It has been tipped since the early days of the race, but tonight Jon Cruddas has endorsed David Miliband for Labour leader sending an important signal from the left.
Ironically, he reveals this in the New Statesman which today came out in its wisdom and backed Ed Miliband.
“I’m endorsing David because of a couple of contributions he has made — one was the column on Englishness he wrote… Another was his Keir Hardie Memorial Lecture. What was interesting to me about this was when he started talking about belonging and neighbourliness and community, more communitarian politics, which is where I think Labour has to go.
“He’s the only one that has got into some of that. He’s tackling some of more profound questions that need to be addressed head-on. What is the nature of the reckoning?
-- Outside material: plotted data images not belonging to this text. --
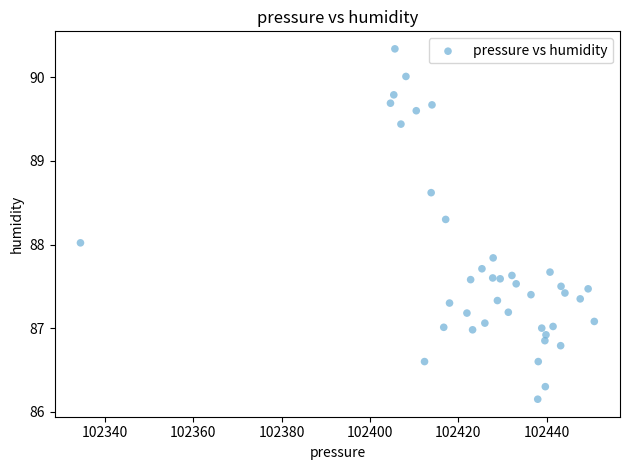

What is the range of Y values (max minus min)?

4.2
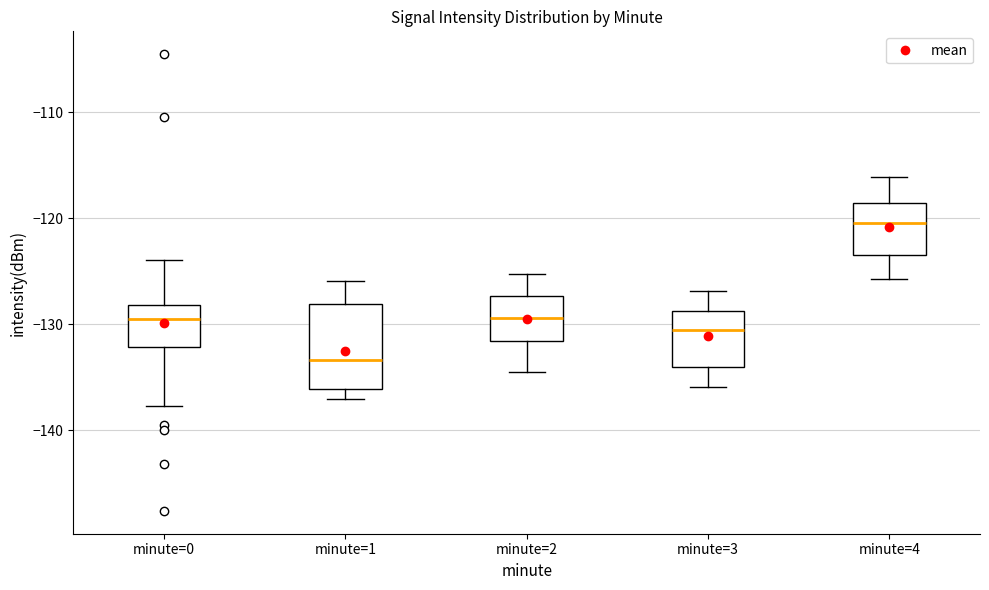

Where does the upper whisker of the box for minute=1 end on the y-axis? The values are not printed on the chart, so give them approximately, as read against the axis.

-126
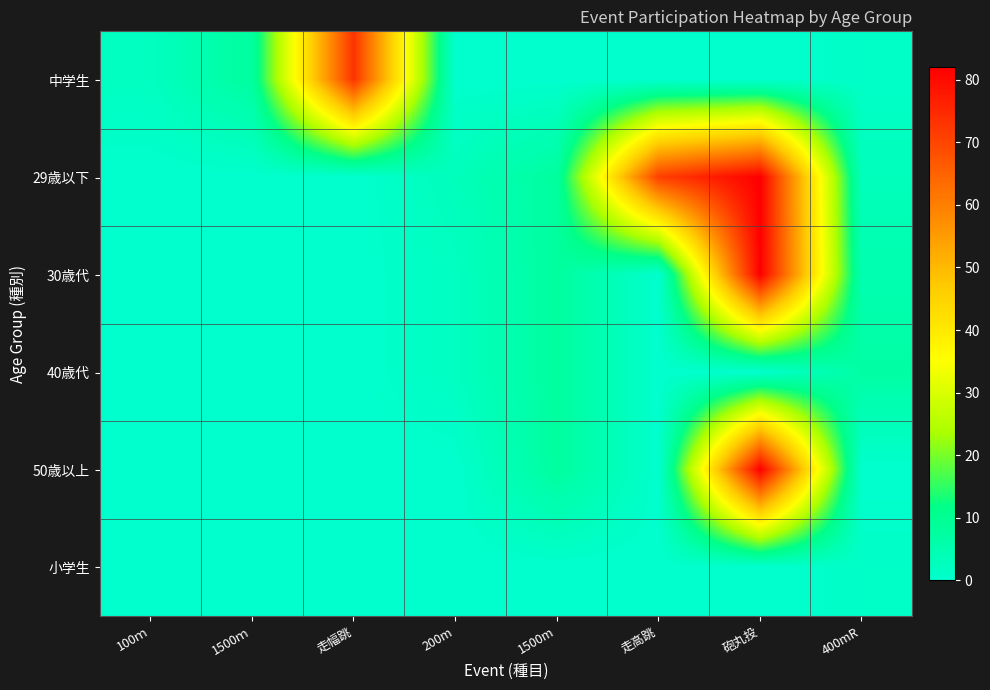

What is the difference between the highest and lowest values at 1500ｍ?

8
We should not just be running from the record but having a nuanced approach to some of the things that went wrong, as well as defending the things that went right.”
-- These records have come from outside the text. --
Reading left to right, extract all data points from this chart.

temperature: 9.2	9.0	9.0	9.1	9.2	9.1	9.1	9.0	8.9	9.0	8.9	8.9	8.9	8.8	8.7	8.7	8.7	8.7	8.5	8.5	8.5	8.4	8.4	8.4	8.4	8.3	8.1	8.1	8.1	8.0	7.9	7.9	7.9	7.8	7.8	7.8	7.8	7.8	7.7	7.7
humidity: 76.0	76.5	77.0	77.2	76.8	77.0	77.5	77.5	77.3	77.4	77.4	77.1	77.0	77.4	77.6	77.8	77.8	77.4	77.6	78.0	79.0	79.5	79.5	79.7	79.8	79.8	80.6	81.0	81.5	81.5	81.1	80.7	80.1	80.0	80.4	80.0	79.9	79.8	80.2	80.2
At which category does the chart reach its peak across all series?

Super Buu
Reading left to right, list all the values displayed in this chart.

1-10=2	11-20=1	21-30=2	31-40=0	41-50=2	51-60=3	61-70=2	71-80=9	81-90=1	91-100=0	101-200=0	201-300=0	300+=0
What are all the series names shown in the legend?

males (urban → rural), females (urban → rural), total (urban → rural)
The support of Cruddas gives David Miliband the support of not only an important respected figure on the left, but demonstrates he has wide appeal in the Labour Party and will help others who are yet to decide on which candidate to back.
It also cements a growing feeling among many that while Ed Miliband might be backed by several trade unions the party can not win with him.
Earlier this week Ed Miliband was accused of narrow thinking following his open letter in Tuesday’s Guardian inviting Lib Dems “sold out and betrayed” by Nick Clegg’s Lib Dems to form a coalition and join Labour.
David argued it wasn’t about winning disappointed Lib Dems over to Labour’s cause, it was about winning the wider trust of the British electorate and moving the party outside of its “comfort zone”.
The comfort zone jibe marked the gloves coming off and was not appreciated by the Ed’s team which hit back accusing David of “remaining in the New Labour comfort zone”, opposed presumably to the Brown comfort zone where Ed and his supporters proved neither comfortable or electable.